Humor at the Oscars: Where Was It?
Monday, March 28, 2022 at 9:15PM
EricB in Amy Schumer, Oscar Ceremonies, Regina Hall, Wanda Sykes, comedy

by Eric Blume

ABC/Art Streiber

My Oscar assignment for the site was to do a review of the show's hosts (Wanda Sykes, Amy Schumer, and Regina Hall) and cover the evening's best jokes.  But the next day, it's difficult-come-impossible to do such a thing, because there really was little to no humor in the show! In fact, the evening drove into such an abyss of darkness that it was actually full-on depressing.  What can one say about a program that is meant to honor the highest artistic achievements of the craft, when there is no attention given to art, achievement, or craft?

I will do my best to quickly execute my given assignment nonetheless. There were jokes in there somewhere...

(Data listing)
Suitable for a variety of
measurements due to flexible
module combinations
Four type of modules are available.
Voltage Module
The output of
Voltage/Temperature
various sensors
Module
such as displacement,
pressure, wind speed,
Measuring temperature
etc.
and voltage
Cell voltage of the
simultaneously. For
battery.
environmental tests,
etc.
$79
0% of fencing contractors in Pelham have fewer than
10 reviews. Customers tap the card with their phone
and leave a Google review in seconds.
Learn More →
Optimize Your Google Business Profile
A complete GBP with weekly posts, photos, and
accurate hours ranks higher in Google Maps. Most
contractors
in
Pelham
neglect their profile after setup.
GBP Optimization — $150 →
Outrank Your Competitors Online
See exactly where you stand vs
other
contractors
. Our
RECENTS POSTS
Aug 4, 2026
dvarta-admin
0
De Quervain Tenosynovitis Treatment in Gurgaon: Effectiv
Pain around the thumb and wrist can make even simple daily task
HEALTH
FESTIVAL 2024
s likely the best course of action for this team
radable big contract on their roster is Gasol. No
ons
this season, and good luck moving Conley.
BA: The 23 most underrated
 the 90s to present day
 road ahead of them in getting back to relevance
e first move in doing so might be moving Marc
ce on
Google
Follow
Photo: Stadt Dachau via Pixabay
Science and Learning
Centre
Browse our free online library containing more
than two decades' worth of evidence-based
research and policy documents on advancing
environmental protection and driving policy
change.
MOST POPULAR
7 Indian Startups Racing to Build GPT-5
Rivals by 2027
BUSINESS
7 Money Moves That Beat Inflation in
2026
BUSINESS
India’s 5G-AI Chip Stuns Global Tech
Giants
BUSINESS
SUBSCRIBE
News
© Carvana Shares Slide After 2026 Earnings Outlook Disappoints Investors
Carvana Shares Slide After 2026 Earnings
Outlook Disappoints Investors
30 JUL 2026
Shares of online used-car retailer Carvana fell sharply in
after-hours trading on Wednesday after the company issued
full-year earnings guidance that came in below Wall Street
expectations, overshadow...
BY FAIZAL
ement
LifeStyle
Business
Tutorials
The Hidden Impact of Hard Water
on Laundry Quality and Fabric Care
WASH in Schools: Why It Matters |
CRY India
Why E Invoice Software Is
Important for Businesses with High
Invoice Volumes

(Tasks to complete)
(1) In the Oscars humor review, which three people hosted the show?
(2) Continue the Oscars humor review after its last sentence.

(Answers to the exercises)
(1) Wanda Sykes, Amy Schumer, and Regina Hall.

(2)
The three hosts never embarrassed themselves, but they had zero chemistry together and appeared as though they had maybe met for about 30 minutes before curtain.  Their opening, where they stood woodenly beside each other delivering individual "jokes" that had no symmetry, build, or pizzazz...started the evening off flat, and they never really recovered.  Their attempts at building something together, like the run on Samuel L. Jackson, fell in a painful thud.  Nathaniel has already written about their terrible "joke" about The Power of the Dog...a masterpiece film which they just refer to as too boring to watch all the way through...but that was just one of several put-downs of more artistic efforts (the crack against The Last Duel fell equally flat and felt equally mean).  One could even forgive these jabs at the artist if they were inspiring or funny, or even if the performer made the joke land, sort of like Amy's joke about Sorkin making a movie about Lucille Ball with any laughs in it.  As written, the joke can skewer mean, but as delivered by Amy, the timing took the cruelty out of it and it came off as harmless fun.  But more often than not, the tone was one of dismissing ambition and integrity.  When coupled with clips from movies like Army of Darkness, the evening progressed into not a celebration of the best but almost a shunning of the best.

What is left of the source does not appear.